The observational nature of our study exposes it to the risk of confounding factors. Although our goal was to develop a parsimonious predictive model, we acknowledge the importance of considering additional clinical variables, such as laboratory tests, risk scores, ventilation time, and ventilator settings, to more robustly and clinically substantiate predictions for patients undergoing weaning in ICU, ensuring a more accurate diagnosis by intensivists. Furthermore, dimensionality reduction through principal component analysis could be considered. A limitation of this study is the potential influence of confounding biases on the findings, which should be interpreted within the context of a prospective, multicenter observational study, emphasizing the need for external validation of the results.
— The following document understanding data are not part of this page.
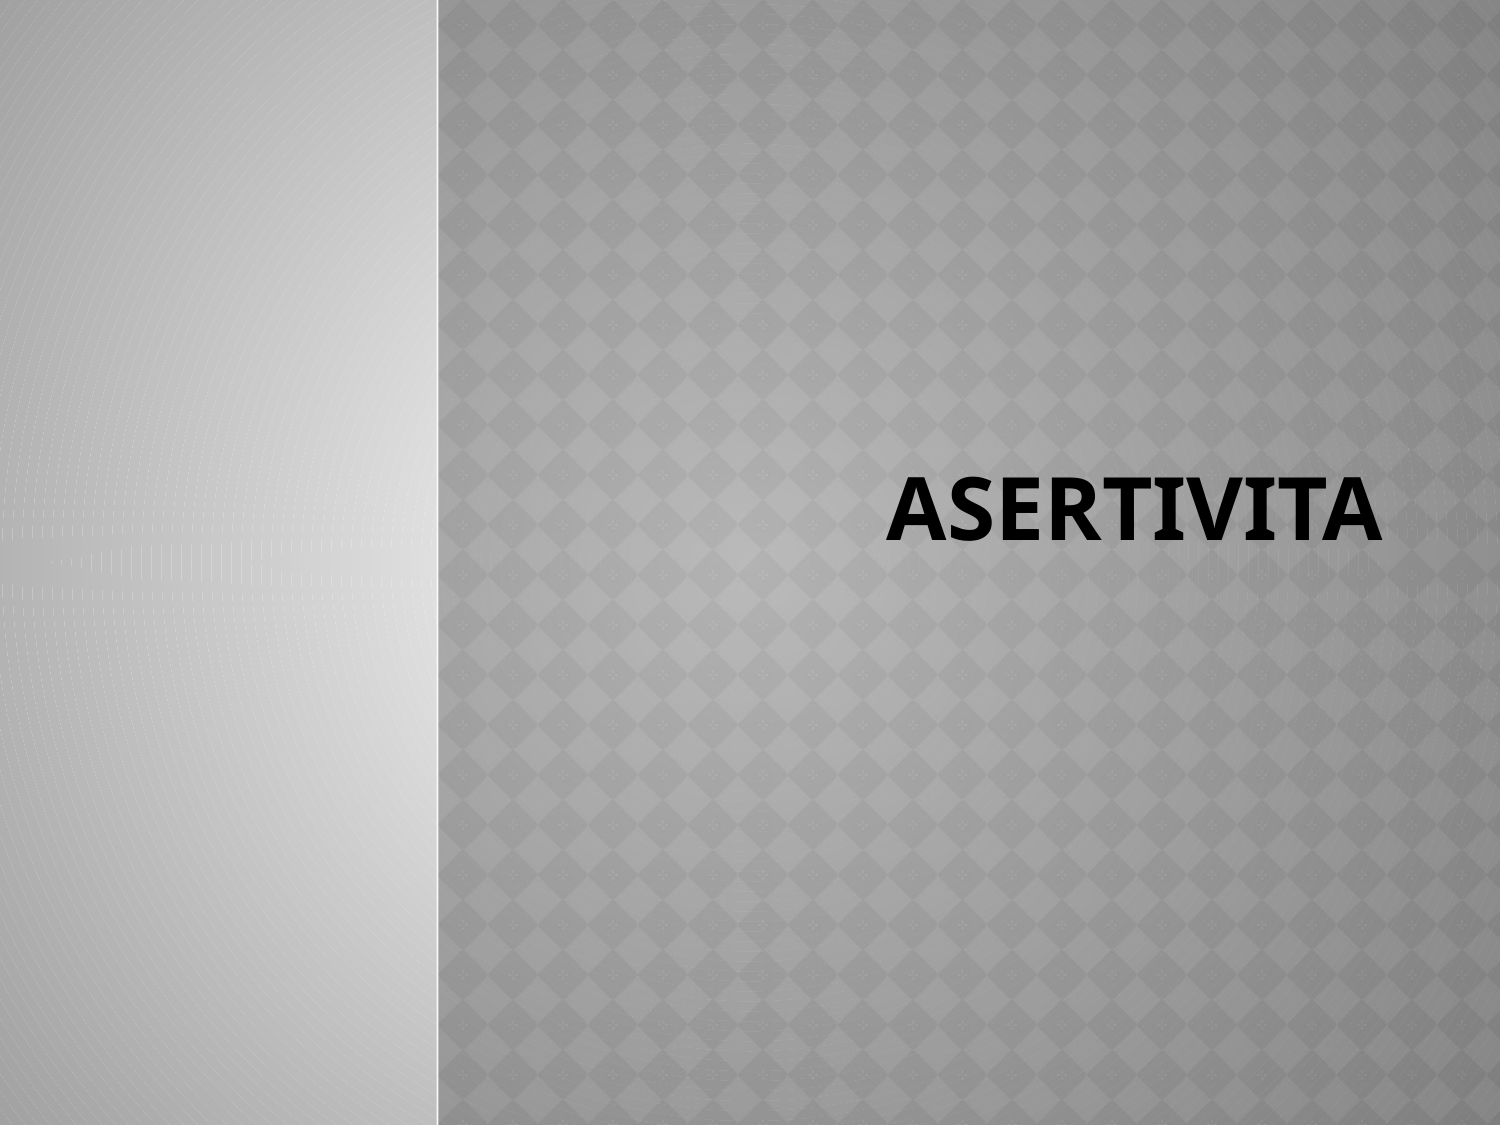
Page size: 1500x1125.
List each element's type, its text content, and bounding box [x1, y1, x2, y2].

title Asertivita [552, 87, 1390, 558]
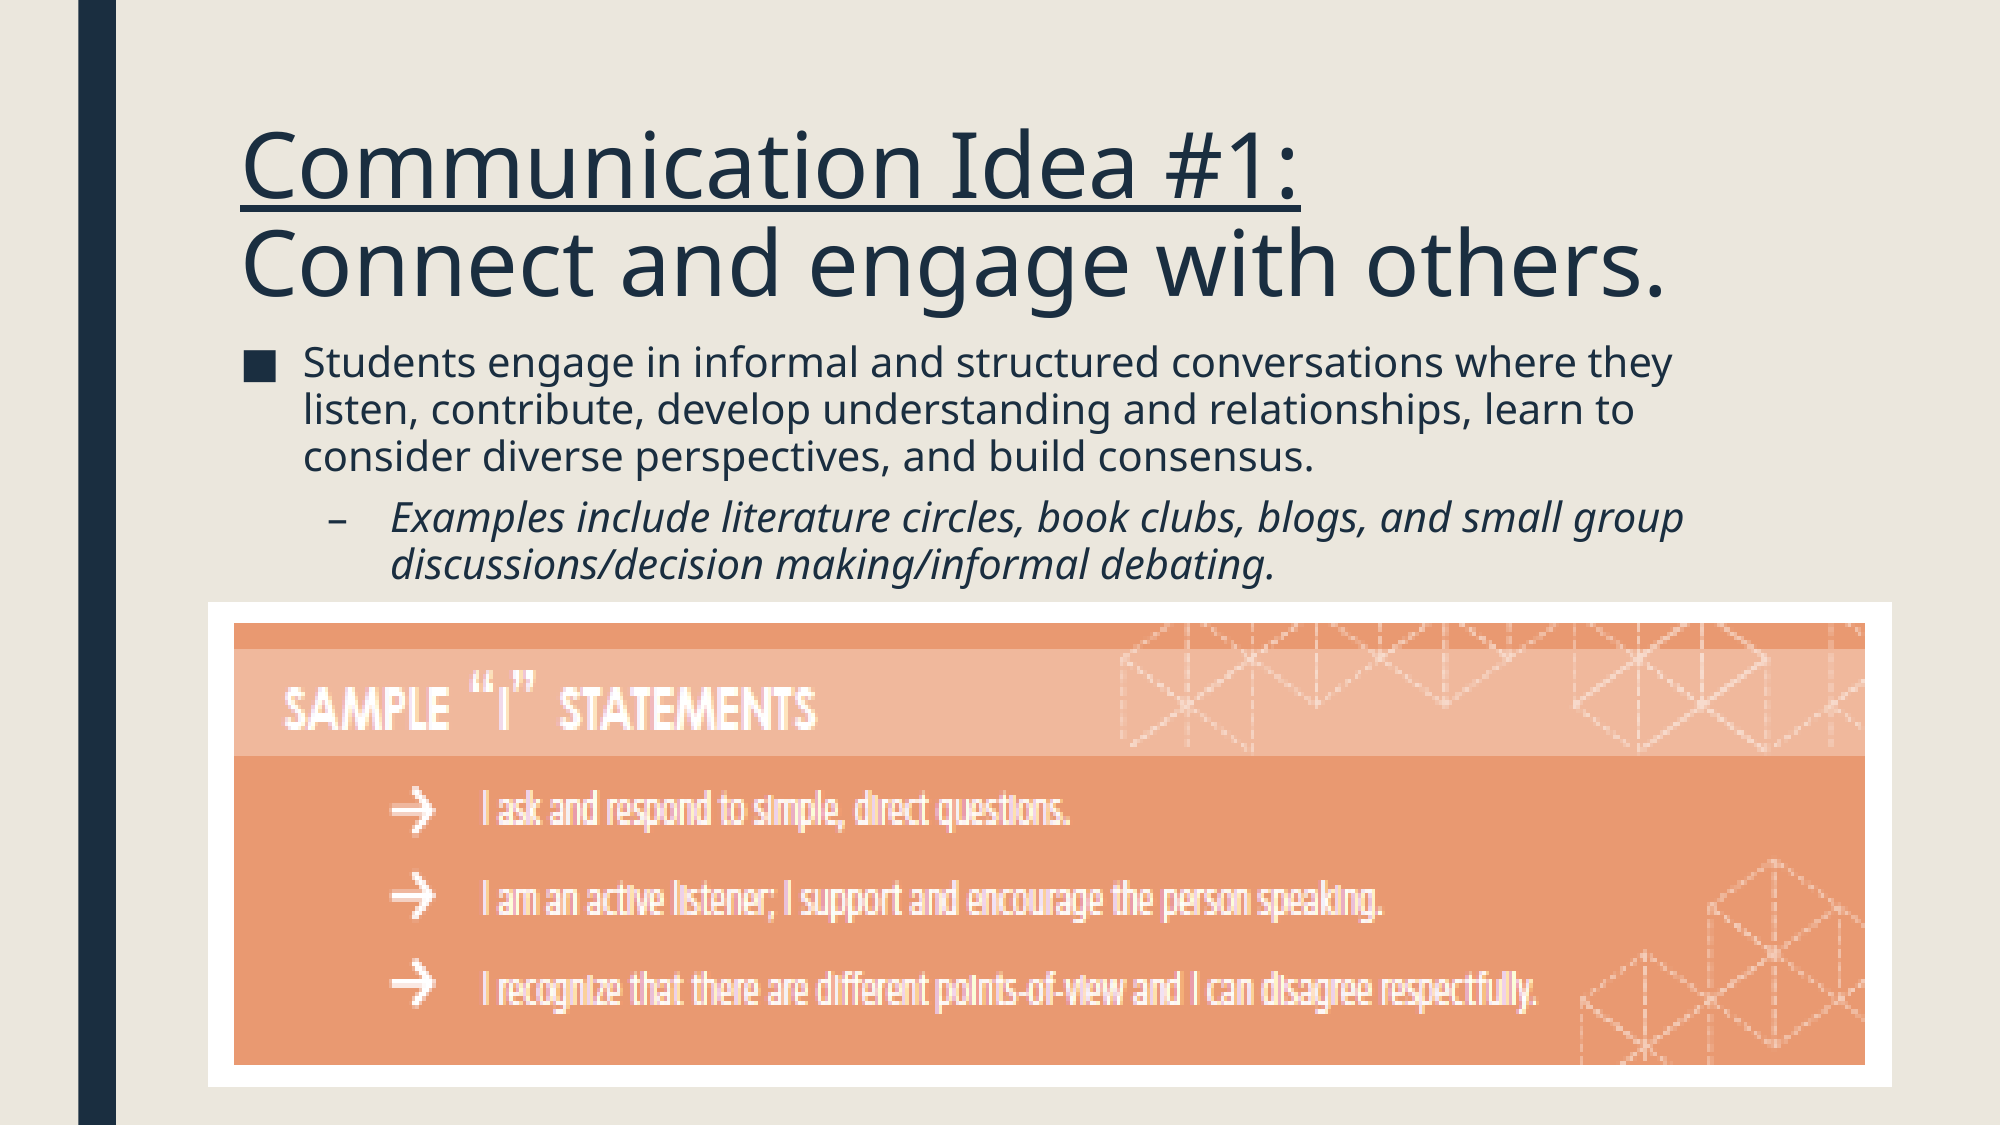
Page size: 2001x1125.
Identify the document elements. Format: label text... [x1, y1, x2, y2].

list Students engage in informal and structured conversations where they listen, contribute, develop understanding and relationships, learn to consider diverse perspectives, and build consensus. Examples include literature circles, book clubs, blogs, and small group discussions/decision making/informal debating. [225, 332, 1800, 602]
picture [208, 602, 1892, 1087]
title Communication Idea #1: Connect and engage with others. [225, 112, 1800, 332]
This study's strengths are attributed to its prospective design and multicenter approach, derived from the study conducted by Varón-Vega et al. [7]. This post hoc analysis incorporates diaphragmatic ultrasound, OCM, and bedside tests into its predictive models, which have been validated with good reproducibility and predictive capability when used individually or in combination. Additionally, intensive care staff were trained to perform transthoracic ultrasound and tests. However, further research is needed to explore the potential of different models that include other clinical variables.
Among the predictive models that used MOT, VCD, and the SBT as input variables through five machine learning techniques, decision trees and artificial neural networks demonstrated the best diagnostic performance. These models excelled in accurately classifying patients regarding success in the SBT and extubation during the weaning process.